How to play: One of Henkin's favorite moves: the Body Saw. With the loops adjusted so they fall at calf height, put both feet in the stirrups (your toes should face the ground). Then rest your forearms on the ground so they're parallel to each other and your elbows are in line with your shoulders. Brace your core, and lift up off your knees so your body forms a straight line from head to toe. Then change the angle of your elbows to bring your whole body backward (away from your hands). Pause, then bring your body forward until your shoulders are over your elbows again. Continue "sawing" back and forth, increasing your range of motion to make it more difficult.
If you've noticed a humongo tire lying around your gym, take advantage of it. They're pretty heavy--usually between 100 and 200 pounds or more, depending on the size.
How to play: David Jack, a performance coach and the director of Teamworks Fitness, recommends doing a tire flip: With feet shoulder width apart, stand half an arm's length away from a tire set on its side.

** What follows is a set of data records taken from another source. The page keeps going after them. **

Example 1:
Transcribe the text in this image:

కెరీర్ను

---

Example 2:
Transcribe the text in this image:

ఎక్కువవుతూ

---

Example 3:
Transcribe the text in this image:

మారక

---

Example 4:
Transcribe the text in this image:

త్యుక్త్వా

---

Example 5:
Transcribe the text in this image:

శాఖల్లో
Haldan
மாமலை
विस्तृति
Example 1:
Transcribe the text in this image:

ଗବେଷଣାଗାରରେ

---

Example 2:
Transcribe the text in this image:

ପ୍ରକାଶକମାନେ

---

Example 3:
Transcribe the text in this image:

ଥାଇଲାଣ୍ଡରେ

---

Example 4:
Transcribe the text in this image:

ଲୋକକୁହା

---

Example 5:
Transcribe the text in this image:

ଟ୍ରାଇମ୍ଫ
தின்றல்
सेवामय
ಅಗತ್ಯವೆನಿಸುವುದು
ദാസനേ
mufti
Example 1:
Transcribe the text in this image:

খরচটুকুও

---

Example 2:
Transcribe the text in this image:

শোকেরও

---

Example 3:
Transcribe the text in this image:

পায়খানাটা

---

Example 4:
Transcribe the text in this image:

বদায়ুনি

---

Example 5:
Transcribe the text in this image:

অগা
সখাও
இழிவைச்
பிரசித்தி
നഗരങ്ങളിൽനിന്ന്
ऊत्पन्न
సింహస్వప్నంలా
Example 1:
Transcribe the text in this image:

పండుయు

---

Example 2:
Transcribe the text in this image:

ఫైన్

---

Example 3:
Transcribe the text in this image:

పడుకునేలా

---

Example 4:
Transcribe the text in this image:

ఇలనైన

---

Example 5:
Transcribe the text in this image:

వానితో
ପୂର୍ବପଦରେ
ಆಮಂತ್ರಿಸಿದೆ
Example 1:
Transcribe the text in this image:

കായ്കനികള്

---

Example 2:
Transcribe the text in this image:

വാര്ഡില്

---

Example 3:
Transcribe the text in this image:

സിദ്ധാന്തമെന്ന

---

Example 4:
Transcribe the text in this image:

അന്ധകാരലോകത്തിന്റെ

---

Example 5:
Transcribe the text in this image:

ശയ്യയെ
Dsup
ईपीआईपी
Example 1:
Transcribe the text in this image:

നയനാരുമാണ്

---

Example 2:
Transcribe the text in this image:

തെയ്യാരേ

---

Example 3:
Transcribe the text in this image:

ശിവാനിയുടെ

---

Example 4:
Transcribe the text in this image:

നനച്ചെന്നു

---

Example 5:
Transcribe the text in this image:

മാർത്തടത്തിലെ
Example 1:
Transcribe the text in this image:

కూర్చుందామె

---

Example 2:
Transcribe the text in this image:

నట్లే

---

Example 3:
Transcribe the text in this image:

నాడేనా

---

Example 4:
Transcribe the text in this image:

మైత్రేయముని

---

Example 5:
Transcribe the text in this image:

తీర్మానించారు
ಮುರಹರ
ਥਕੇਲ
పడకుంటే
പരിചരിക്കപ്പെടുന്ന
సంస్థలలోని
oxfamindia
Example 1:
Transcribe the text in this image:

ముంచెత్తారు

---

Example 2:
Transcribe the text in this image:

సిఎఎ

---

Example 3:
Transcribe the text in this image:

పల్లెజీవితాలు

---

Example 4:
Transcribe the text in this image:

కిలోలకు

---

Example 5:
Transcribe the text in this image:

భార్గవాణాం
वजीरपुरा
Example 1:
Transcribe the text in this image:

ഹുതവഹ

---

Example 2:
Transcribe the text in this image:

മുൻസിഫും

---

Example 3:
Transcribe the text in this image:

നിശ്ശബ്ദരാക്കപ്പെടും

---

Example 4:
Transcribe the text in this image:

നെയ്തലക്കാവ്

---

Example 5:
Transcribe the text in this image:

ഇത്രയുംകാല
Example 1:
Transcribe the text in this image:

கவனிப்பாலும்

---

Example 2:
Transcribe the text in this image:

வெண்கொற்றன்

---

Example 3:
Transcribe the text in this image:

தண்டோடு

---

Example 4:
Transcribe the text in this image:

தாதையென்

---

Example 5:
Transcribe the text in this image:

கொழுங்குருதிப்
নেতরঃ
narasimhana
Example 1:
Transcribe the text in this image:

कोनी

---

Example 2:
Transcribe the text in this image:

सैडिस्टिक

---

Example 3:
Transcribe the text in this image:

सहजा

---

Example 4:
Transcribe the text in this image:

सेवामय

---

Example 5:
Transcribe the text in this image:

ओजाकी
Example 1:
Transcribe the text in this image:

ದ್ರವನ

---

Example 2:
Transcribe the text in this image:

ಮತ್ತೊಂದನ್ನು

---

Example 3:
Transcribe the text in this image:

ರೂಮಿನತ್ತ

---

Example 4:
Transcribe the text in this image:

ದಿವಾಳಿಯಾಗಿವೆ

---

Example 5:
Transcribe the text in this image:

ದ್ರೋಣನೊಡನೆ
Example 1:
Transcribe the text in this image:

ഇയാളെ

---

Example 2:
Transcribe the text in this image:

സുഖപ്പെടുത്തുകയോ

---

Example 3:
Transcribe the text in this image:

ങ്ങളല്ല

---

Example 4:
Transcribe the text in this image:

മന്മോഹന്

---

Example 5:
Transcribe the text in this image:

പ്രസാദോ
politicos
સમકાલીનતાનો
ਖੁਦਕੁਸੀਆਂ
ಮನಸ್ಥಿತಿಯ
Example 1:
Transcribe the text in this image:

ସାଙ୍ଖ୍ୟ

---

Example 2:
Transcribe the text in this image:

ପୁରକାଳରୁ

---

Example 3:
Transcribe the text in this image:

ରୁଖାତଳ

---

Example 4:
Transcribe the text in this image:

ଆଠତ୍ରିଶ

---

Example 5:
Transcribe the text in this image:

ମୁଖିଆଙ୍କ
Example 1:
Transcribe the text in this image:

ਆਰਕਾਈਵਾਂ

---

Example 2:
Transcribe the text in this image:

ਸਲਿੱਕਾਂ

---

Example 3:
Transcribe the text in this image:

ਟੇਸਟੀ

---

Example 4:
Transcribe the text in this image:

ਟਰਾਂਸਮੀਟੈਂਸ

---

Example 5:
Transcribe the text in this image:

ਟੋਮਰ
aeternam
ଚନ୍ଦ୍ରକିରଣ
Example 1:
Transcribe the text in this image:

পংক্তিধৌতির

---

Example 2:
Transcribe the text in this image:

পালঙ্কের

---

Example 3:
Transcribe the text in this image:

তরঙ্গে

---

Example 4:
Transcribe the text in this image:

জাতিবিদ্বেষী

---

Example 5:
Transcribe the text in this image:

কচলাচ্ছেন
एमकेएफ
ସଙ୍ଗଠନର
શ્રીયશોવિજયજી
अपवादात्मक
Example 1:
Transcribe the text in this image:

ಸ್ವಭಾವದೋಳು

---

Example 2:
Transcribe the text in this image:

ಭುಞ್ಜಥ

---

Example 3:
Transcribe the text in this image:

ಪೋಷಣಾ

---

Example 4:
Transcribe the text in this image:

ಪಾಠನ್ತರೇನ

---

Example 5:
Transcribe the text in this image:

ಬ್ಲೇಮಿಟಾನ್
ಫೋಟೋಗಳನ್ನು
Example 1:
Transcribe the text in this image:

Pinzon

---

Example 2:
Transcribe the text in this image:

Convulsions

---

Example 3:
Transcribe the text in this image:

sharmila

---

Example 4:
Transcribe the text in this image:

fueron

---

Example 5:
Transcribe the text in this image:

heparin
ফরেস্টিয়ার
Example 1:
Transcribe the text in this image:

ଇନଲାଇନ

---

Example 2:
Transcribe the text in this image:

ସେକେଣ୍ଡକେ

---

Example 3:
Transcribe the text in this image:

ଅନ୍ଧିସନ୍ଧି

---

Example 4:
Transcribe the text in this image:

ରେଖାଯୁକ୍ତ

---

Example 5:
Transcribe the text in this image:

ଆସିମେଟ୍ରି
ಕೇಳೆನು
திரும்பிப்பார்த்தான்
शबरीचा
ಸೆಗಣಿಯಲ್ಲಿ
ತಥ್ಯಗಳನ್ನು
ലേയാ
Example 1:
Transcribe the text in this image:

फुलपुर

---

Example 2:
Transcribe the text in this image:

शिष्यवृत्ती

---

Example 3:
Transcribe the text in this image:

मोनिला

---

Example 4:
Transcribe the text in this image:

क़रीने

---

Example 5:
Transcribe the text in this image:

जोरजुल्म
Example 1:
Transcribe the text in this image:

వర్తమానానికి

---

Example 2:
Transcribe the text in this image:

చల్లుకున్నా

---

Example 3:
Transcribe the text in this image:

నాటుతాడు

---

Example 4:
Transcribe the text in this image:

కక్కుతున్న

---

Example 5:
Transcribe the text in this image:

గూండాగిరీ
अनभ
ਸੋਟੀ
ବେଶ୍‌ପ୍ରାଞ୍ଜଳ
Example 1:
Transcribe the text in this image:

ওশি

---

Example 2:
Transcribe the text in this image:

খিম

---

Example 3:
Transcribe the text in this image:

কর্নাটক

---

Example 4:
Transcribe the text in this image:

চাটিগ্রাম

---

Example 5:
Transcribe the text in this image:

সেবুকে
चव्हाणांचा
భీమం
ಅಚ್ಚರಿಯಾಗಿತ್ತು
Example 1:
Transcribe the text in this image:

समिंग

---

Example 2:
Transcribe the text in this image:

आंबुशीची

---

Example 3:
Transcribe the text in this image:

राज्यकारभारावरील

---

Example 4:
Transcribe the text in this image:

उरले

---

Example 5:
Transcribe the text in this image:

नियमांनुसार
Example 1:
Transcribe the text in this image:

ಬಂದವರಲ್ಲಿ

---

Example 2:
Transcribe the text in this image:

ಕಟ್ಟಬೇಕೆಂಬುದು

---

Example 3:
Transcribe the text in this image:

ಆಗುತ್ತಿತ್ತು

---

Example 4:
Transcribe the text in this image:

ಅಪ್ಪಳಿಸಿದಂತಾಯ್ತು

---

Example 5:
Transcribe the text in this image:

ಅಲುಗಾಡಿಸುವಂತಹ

Then, bend your knees and waist to grab the bottom of the tire with both hands. From this crouched position, come up on your toes and lean forward so your chest rests against the tire as you explosively lift from the legs (not your back) to raise the tire up off the ground. In one fluid movement, bring your knee up under the tire to help hoist it up into an upright position and over so it falls onto its other side.
Tip: Wear training gloves to avoid scraping your knuckles on the ground--especially when the tire rests on an uneven surface.